When I started out in this business, the internet was in it infancy.
Facebook, Twitter and Instagram were years away from being born, trainers didn’t oversaturate the field and Strength Coaches were hard to find unless you really looked for one.
Today, you can turn on the computer, fire up your browser, type some basic keywords in and be bombarded with information from hundreds of sources.
I am not going to talk to you about the information, I am going to talk about the sources. More specifically, about perspective at being a source.
Being a viable source fucks with your ego, people follow you, shower you with praise, ask you to write for them, ask you to give reviews for them.

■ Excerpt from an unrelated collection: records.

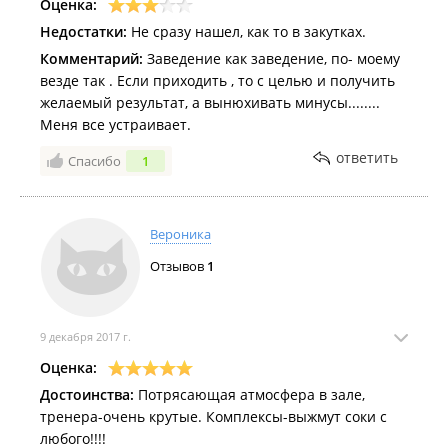
Оценка:
Недостатки:
Не сразу нашел, как то в закутках.
Комментарий:
Заведение как заведение, по- моему
везде так . Если приходить , то с целью и получить
желаемый результат, а вынюхивать минусы........
Меня все устраивает.
ответить
Спасибо
1
Вероника
Отзывов
1
9 декабря 2017 г.
Оценка:
Достоинства:
Потрясающая атмосфера в зале,
тренера-очень крутые. Комплексы-выжмут соки с
любого!!!!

You sell books, you sell shirts, you make an inane post on Facebook and numerous people either share it, comment on it or “like” it.

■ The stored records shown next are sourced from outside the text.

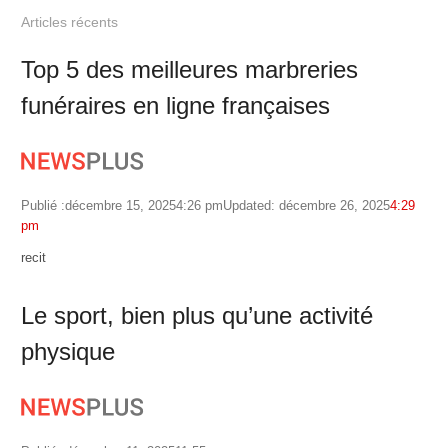
Articles récents
Top 5 des meilleures marbreries
funéraires en ligne françaises
Publié :
décembre 15, 2025
4:26 pm
Updated: décembre 26, 2025
4:29
pm
Author
recit
Le sport, bien plus qu’une activité
physique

You are essentially winning an internet popularity contest in which it doesn’t matter who the winner is. We are all in our 15 minutes of fame, biding our time until someone new comes along who captures your attention.
What separates the wheat from the chaff is consistency, ethics, solid teaching, helping others, unselfishness, doing your best to place that ego on the back-burner to do what is best for the people buying into what we are teaching.

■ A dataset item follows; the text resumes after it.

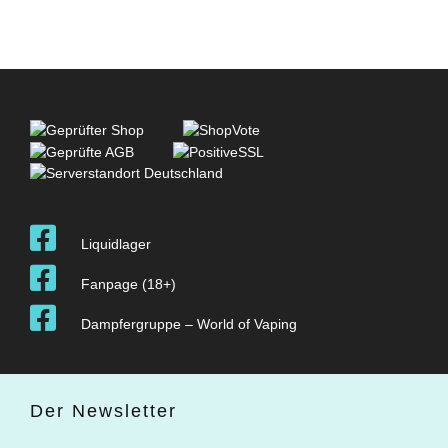
Liquidlager
Fanpage (18+)
Dampfergruppe – World of Vaping
Der Newsletter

In essence, we are teachers. We teach others how to physically improve, we lead people in the gym. To some it seems like we are narcissistic meatheads, but the best of us care more for our clients than the general populace thinks we do.
We are examples to either follow, love, hate, rip, talk about, make memes about or leave alone. With the exposure we get there is a certain price you pay. People will talk about us, you will be loved by some, liked by others, hated by a few and yet most of the people in the world will never know a single thing about you because the training world is about as niche as it gets.
A healthy dose of perspective is needed for us. Most of us, who are in this business as deeply as some of us are, are surrounded by like-minded people and the large world appears tiny.
Its not. We are a part of it, we contribute to it, but we are still just a very small part of a business that will thrive whether we are here tomorrow or if we disappear.
The mark we make today can either fade away fast or last a long time, and that all depends on the perspective we place in it.
Popularity doesn’t mean success. Money doesn’t mean success. Those are means to an end. Success is bred from longevity. You can fizzle out after a few years, or you can build something up that helps others, spreads solid information, do it ethically and with minimal ego and be that coach in his 50’s who is still in demand.
Perspective does that. The most successful trainers have a healthy dose of it. The ones who are immersed in this industry so deep that they forget why they are in it are the ones who will fizzle out and become forgotten about even quicker.
We are here to help, making money is part of it, but those rewards mean nothing if you shit on people along the way.